Ubisoft Says Gamers Should Get More Comfortable Not Owning Their Games


Players will need to feel a fair bit more “comfortable” with the idea of subscription models and, to a greater extent, not actually owning anything they buy. This week, Ubisoft rejiggered its entire subscription model, but to sell players and the industry on its new move, one company exec misconstrued why gamers and developers might not be so keen to pony up monthly for their games.

Ubisoft’s head of subscriptions, Philippe Tremblay, offered a fair few innocuous comments in an interview with GI.biz but then said something that could be particularly upsetting for players who’ve long been taken for a ride by a largely anti-consumer games industry. Tremblay said players are used to owning the games they play, but they have got “comfortable” not owning their music or movie collection. His main point: why shouldn’t players get “comfortable” with not owning the product they pay for and instead accept the streaming model as a whole?

Instead of offering two pricing tiers for Ubisoft+’s previous Multi-Access and PC Access, now both are under the $18-per-month Ubisoft+ Premium umbrella. This gives players access to past games, some early-release titles, and other monthly rewards. There’s an additional $8-per-month Ubisoft+ Classics on PC, which is supposed to give enthusiasts access to a few of the company’s older titles. All those titles are also available on PlayStation+, but the Ubisoft exec seems to think gamers are concerned about losing their progress or that their games could get pulled.

“As people embrace that model, they will see that these games will exist, the service will continue, and you’ll be able to access them when you feel like it,” he said. “

Despite Tremblay’s claims to the contrary, these services and the games on them are indeed ephemeral, and access to Ubisoft’s titles exists at the whim of the provider. If you stop paying for PlayStation+ after Sony hiked the price last year, suddenly, all those games you were playing before are barred to you. That’s the nature of the beast. If Sony unexpectedly bans you from their online services, that’s it. You no longer have access to everything you paid for.

The Ubisoft director’s comments drew plenty of derision from players and developers alike. Sven Vincke, the founder of Larian Studios, wrote on Twitter (nope, still not calling it X) that if subscriptions become the dominant model, only “a select group” would get to decide if games like Larian’s own Baldur’s Gate III could make it to the market in the first place.

“We are already all dependent on a select group of digital distribution platforms, and discoverability is brutal. Should those platforms all switch to subscription, it’ll become savage,” he said. Vincke had previously stressed that he didn’t want to put his game on Game Pass or other subscription platforms.

But the loss of physical media has already massively impacted the very nature of ownership. Most of the world’s most popular online game shops offer players a “license” to play that game, meaning you don’t actually have a right to the title. Most digital stores’ terms of service state they could pull your media at any time, should they want to. This happened before on the PlayStation Store when Sony removed access to movies that some users bought through that service back in 2022. This past December, Sony suddenly told users it would remove Discovery content users had previously purchased due to licensing issues.

Is Ubisoft likely to lose access to any of its own titles? Unlikely, but that’s not the point. The more players who are tied to a subscription service, the more major publishers stop trying to offer different ways to purchase games. Tremblay said that a tenth of their new Ubisoft+ subscribers never previously played a Ubisoft game, which itself seems a bit of a stretch, but that does seem to be the company’s main hope with this kind of service for how it will grow. The company hopes to push their games on PC more than just the two mainline Xbox and PlayStation consoles.”

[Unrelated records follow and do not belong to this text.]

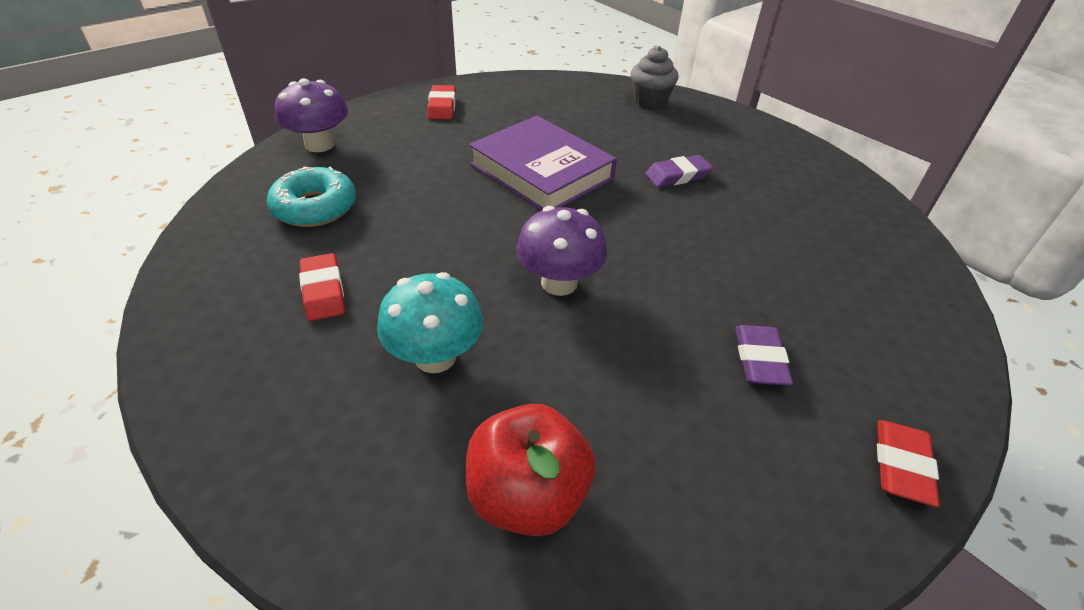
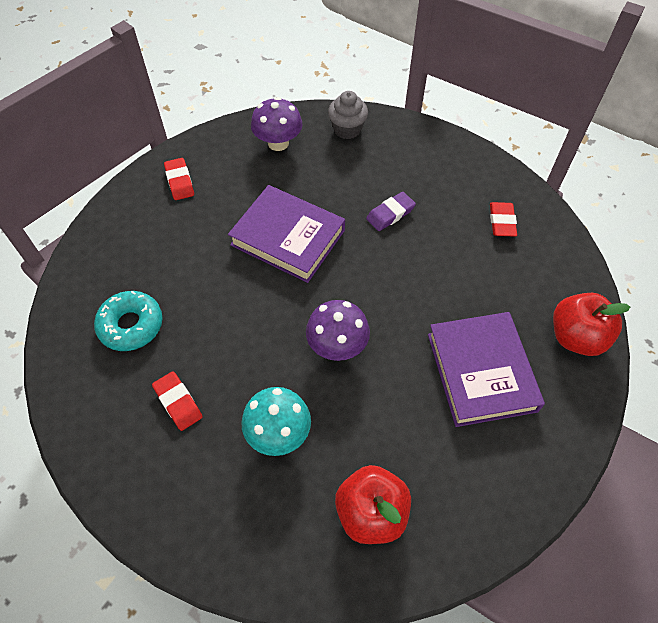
camera: 15 degrees left, 15 degrees up
purple mushroom [275,78,348,152] -> purple mushroom moved to [251,97,303,151]
purple eraser [735,325,793,386] -> purple book [428,312,545,427]
red eraser [877,420,940,507] -> red eraser moved to [490,202,517,237]
none -> red apple [553,293,630,356]

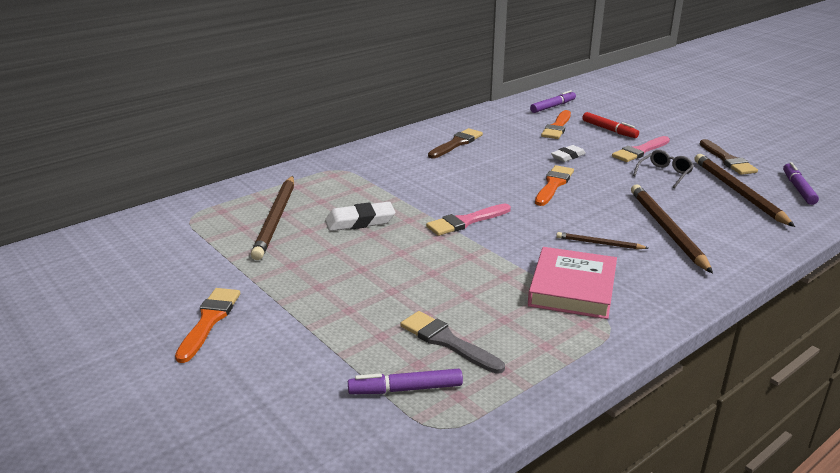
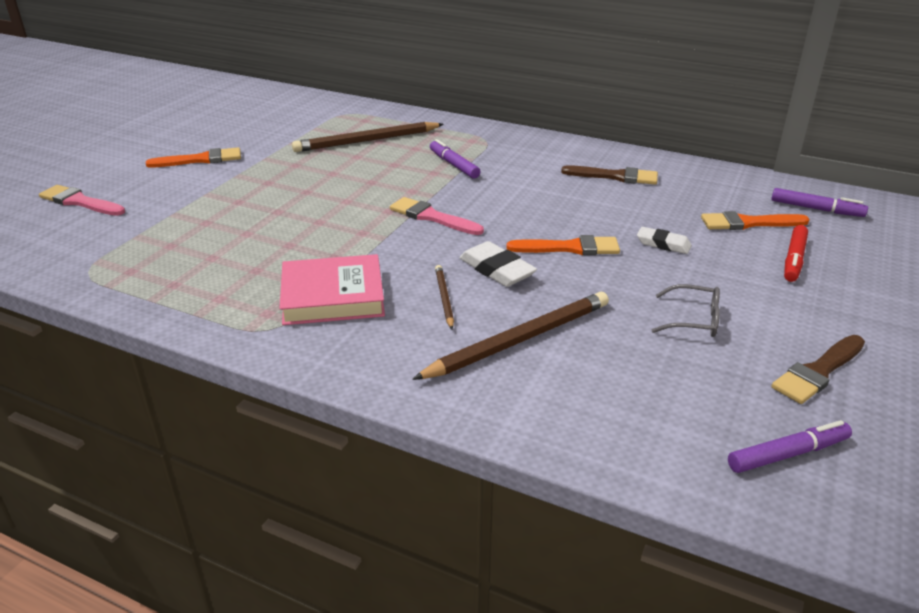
camera: 65 degrees right, 5 degrees up
white eraser [325,202,395,231] -> white eraser moved to [460,241,537,287]
purple marker [348,369,463,394] -> purple marker moved to [430,139,480,179]
grey brush [400,311,505,374] -> none
pink brush [612,136,670,162] -> pink brush moved to [39,185,125,216]
brown pencil [695,154,795,227] -> none

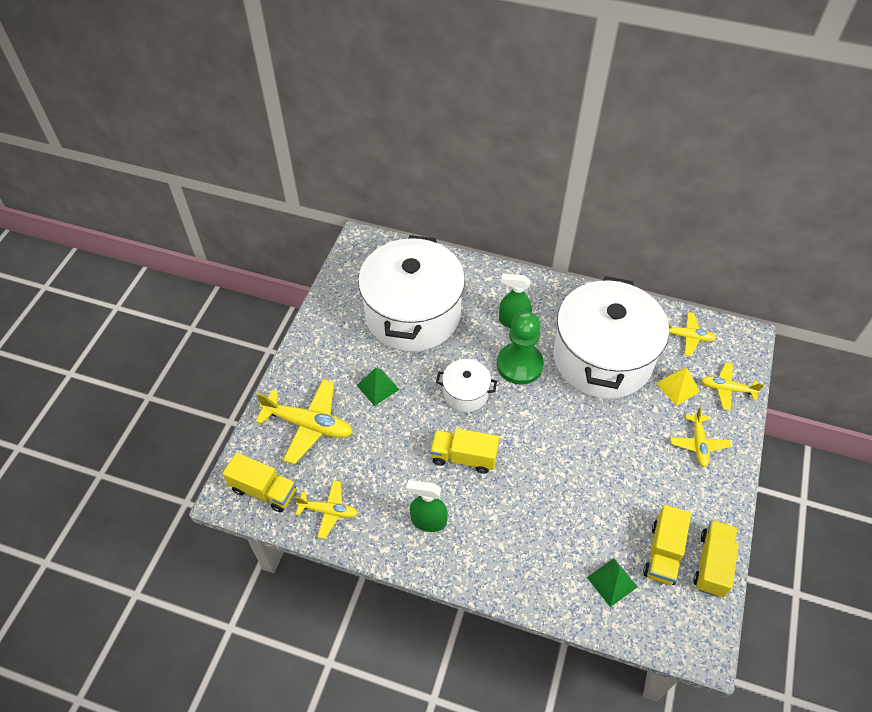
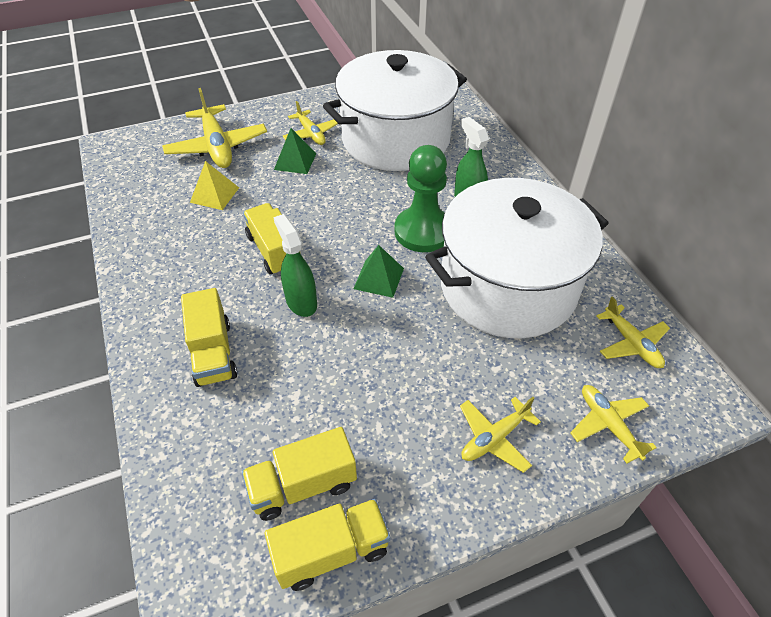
camera: 50 degrees right, 5 degrees down
yellow truck [223,453,296,512] -> yellow truck moved to [181,288,237,387]
yellow plane [294,480,358,539] -> yellow plane moved to [282,101,338,145]
green spray bottle [406,480,448,532] -> green spray bottle moved to [273,214,317,317]
white pot [436,359,497,412] -> none
green pyramid [587,558,637,607] -> green pyramid moved to [353,245,404,298]
yellow pyramid [656,368,700,406] -> yellow pyramid moved to [190,161,239,210]

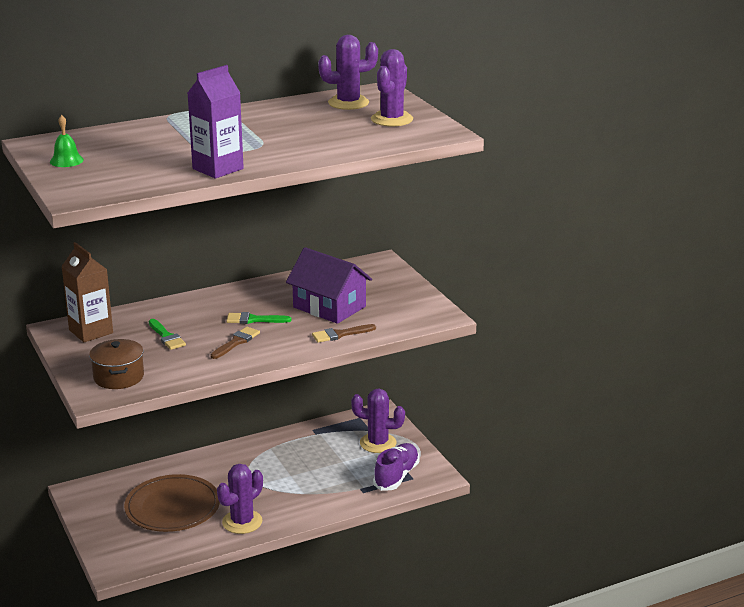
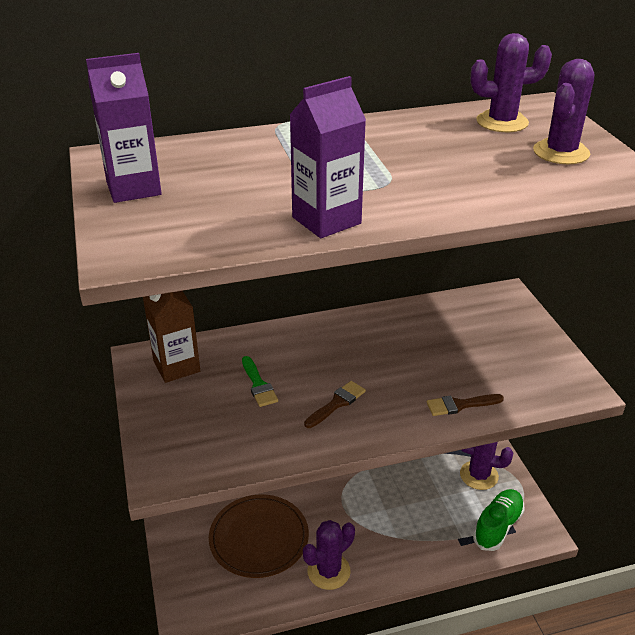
camera: 10 degrees right, 10 degrees up
green bell [50,115,84,167] -> purple carton [86,53,162,203]
brown pot [89,339,144,389] -> none
green brush [226,312,291,324] -> none
purple house [286,247,372,324] -> none
purple shoe [373,443,419,491] -> green shoe [473,489,525,551]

Xbox is easily the biggest player in this arena. Thanks to its $68 billion megamerger with Activision Blizzard, the company is set up to absolutely dominate the subscription market now that it can shove the likes of Call of Duty onto its Game Pass model. Last month, Microsoft CEO Satya Nadella told the company’s VP of investor relations, Brett Iversen, that after its latest monopolization effort, “we have the ability to really do what we’ve always set out to do, which is build great games and deliver them to folks across all platforms,” mentioning not just Xbox but PCs, mobile, and other consoles as well.

The other side of the coin is that with these subscription services, players are exposed to far more games than they’re used to, including indie titles. But some of Vincke’s and some gamers’ fear remains that, with time, these models could become so monopolistic they’ll actively block newer, stranger titles from ever getting off the ground.

And you don’t have to look far for examples. Digital streaming has already broken many of its initial promises, offering customers an easier, cheaper, ad-free alternative to the days of cable boxes and movie rentals. The price of streaming has risen dramatically across the board, especially for folks who have multiple accounts to watch everything they want, and practically every streaming service save for Apple TV+ is pushing an ad-based streaming tier. The same kind of ‘enshittification’ could easily happen to game streaming, and it will come at a much faster clip than what happened with movies and TV.